Edinilen bilgiye göre Savcı İhsan Güngör, soruşturmayı tek başına yürüttüğünü söyledi. Katliamın ardından devlet yetkililerinden gelen açıklamada soruşturma için 3 savcının görevlendirildiği belirtilmişti. 
 
Otopsi raporlarının yeni tamamlandığını, kimi MOBESE görüntülerinin dosyaya geldiğini söyleyen Güngör, avukatlara "Failin bağlantılarını araştırıyorum. Bu tek başına işleyebileceği bir suç değil. Başka bağlantıları üzerinde duruyorum. IŞİD üzerinde duruyorum. Adıyaman'a yönelik bir araştırma da yapıyorum. Failin anne ve babasının dinlenmesi için talimat gönderdim" dedi. 
 
SORUŞTURMANIN GENİŞLETİLMESİ İSTENDİ
 
Avukatlar savcı Güngör'e soruşturmanın genişletilmesi yönündeki taleplerini de sundu. 
 
Kobanê'nin yeniden inşasına katılmak üzere Suruç'a gelen SGDF'lilerin tüm harekat planlarından Urfa ve Suruç Emniyet Müdürlükleri, jandarma, kaymakamlık ve idari kurumların bilgisi olduğuna dikkat çekilen dilekçede, katliamdan önce Amara Kültür Merkezi'nin önünde ya da etrafında hiçbir polisin bulunmadığı belirtildi. Patlamanın ardından polisin yaralıları taşımaya çalışan gençlere saldırdığına, yolları yaralıların taşınmasını engelleyecek bir biçimde kapattığına dikkat çekilen dilekçede, katliamın bir numaralı faili olan Şeyh Abdurrahman Alagöz'ün DAİŞ'le olan bağlantısı vurgulandı, “Terörist hiçbir güvenlik kontrolüne tabi tutulmaksızın, deyim yerindeyse elini kolunu sallayarak Amara Kültür Merkezi’ne girmiş ve bu katliamı gerçekleştirmiştir” denildi. 

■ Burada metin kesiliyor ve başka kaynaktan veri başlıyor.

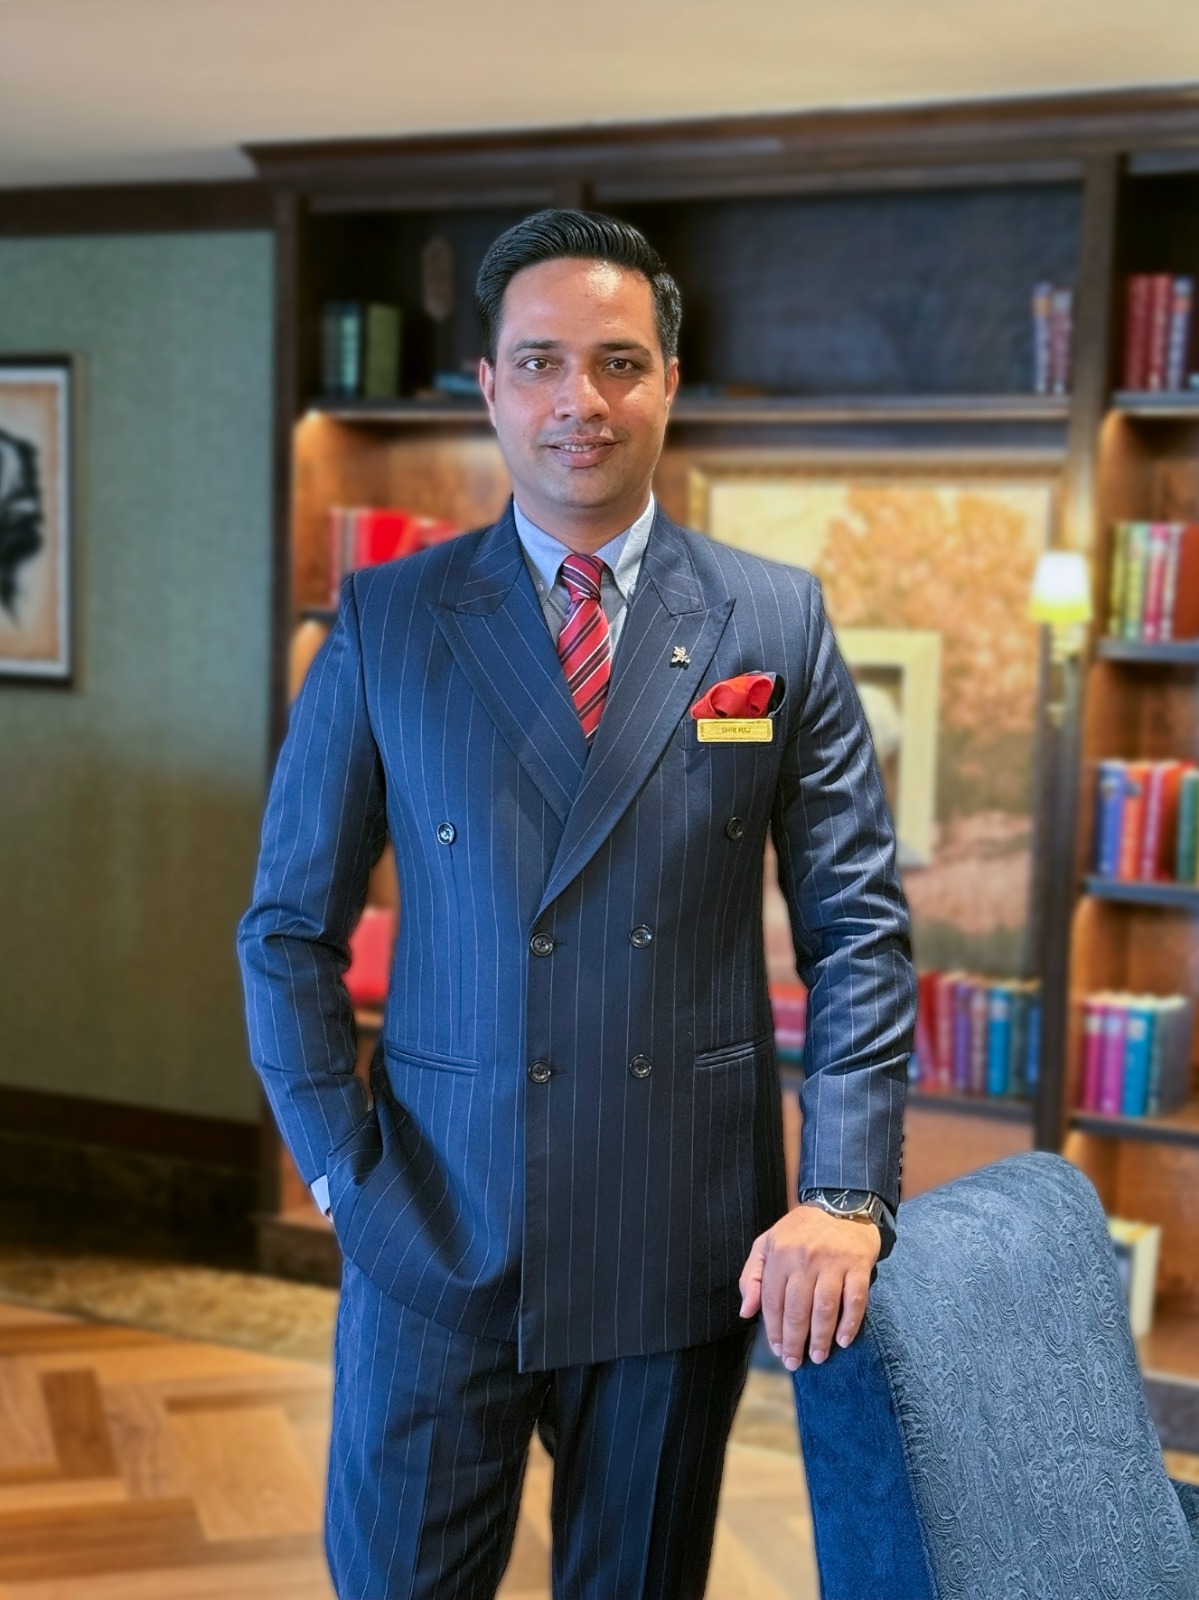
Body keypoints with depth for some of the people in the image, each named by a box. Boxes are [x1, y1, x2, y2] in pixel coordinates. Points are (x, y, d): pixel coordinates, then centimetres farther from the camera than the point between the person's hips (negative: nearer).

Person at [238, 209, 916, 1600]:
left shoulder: (775, 621, 0)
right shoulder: (384, 620, -1)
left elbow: (857, 926, 0)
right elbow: (292, 928, 3)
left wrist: (846, 1195, -10)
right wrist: (344, 1174, -5)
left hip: (688, 1245, 1)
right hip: (437, 1233, 0)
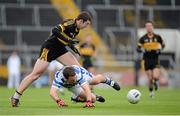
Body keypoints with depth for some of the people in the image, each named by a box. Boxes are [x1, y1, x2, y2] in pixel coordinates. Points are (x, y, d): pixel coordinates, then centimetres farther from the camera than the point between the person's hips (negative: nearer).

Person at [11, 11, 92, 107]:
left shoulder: (76, 29, 6)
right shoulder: (70, 24, -21)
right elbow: (55, 31, -35)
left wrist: (72, 47, 4)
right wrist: (68, 40, -34)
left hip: (60, 49, 9)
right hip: (48, 49, -9)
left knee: (78, 68, -1)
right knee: (36, 74, -11)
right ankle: (15, 97, -3)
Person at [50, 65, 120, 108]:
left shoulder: (79, 73, -46)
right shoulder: (59, 77, -47)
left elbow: (86, 89, -54)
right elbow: (52, 92, -57)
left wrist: (88, 102, -69)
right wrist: (58, 100, -76)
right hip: (71, 86, 0)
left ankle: (107, 80, 52)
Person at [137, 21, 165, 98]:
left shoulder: (157, 37, 1)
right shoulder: (143, 38, -1)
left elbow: (163, 45, 16)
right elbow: (138, 49, 4)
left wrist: (160, 49, -4)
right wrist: (143, 50, -17)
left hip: (155, 59, 0)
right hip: (147, 60, 0)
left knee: (155, 77, -15)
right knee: (150, 78, -1)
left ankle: (155, 82, 22)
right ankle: (151, 91, 23)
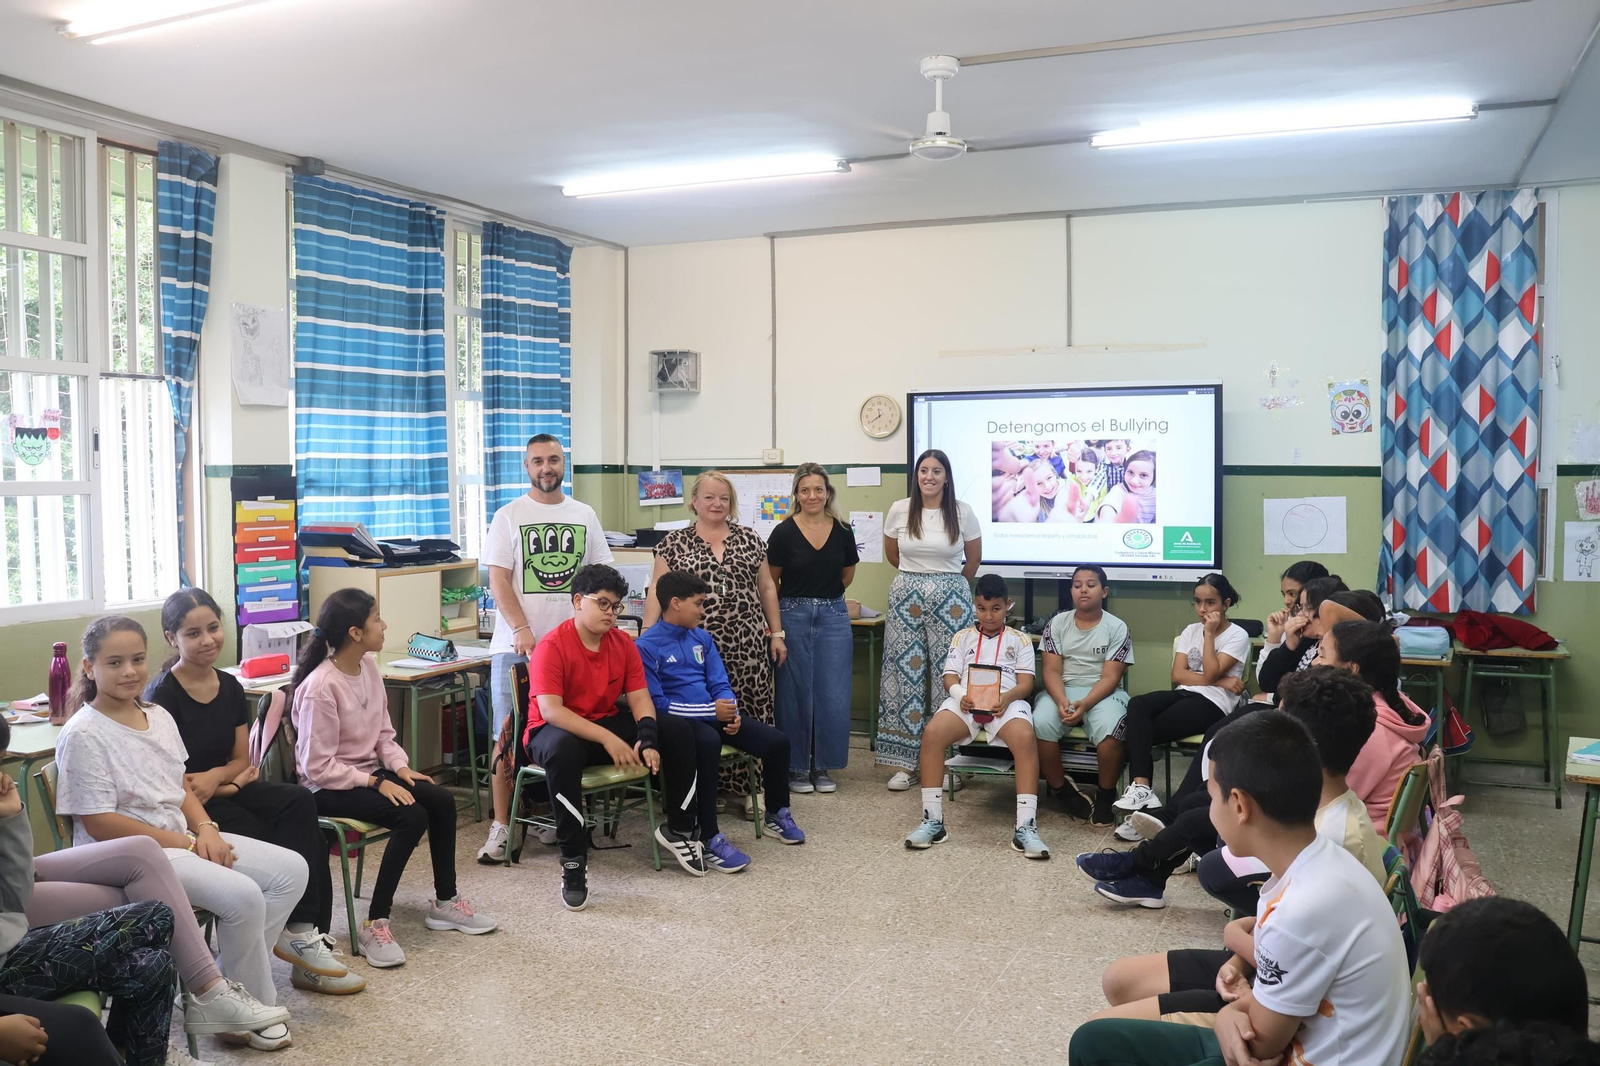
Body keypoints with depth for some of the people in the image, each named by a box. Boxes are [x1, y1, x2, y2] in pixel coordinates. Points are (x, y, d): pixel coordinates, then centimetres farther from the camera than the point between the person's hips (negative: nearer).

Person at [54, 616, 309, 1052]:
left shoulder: (159, 717, 10)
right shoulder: (83, 735, -13)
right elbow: (98, 823, -17)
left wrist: (206, 829, -4)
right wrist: (187, 844, -17)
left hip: (183, 838, 8)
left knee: (291, 870, -4)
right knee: (242, 895, -27)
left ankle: (238, 986, -2)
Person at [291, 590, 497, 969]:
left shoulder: (369, 666, 0)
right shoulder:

Avukatlar, Suruç katliamının insanlığa karşı suç olduğunun altını çizdi. Soruşturma sürecine dair eleştiri ve önerilerini de sıralayan avukatlar, dosyadaki gizlilik kararının kaldırılarak, kamuoyunun denetimine açılmasını istedi. Failin bağlantılarının ortaya çıkartılması ve "örgütlü suç" yönünden inceleme yapılmasını talep eden avukatlar, olay yerinden bir ay geriye dönük MOBESE görüntülerinin de dosyaya konulmasını istedi. 
 
ANAYASA MAHKEMESİ'NE BAŞVURACAKLAR
 
Urfa'daki çalışmalarını tamamlayan Suruç İçin Adalet Platformu, gizlilik kararının kaldırılması için 26 Ağustos'ta Anayasa Mahkemesi'ne başvuruda bulunacak.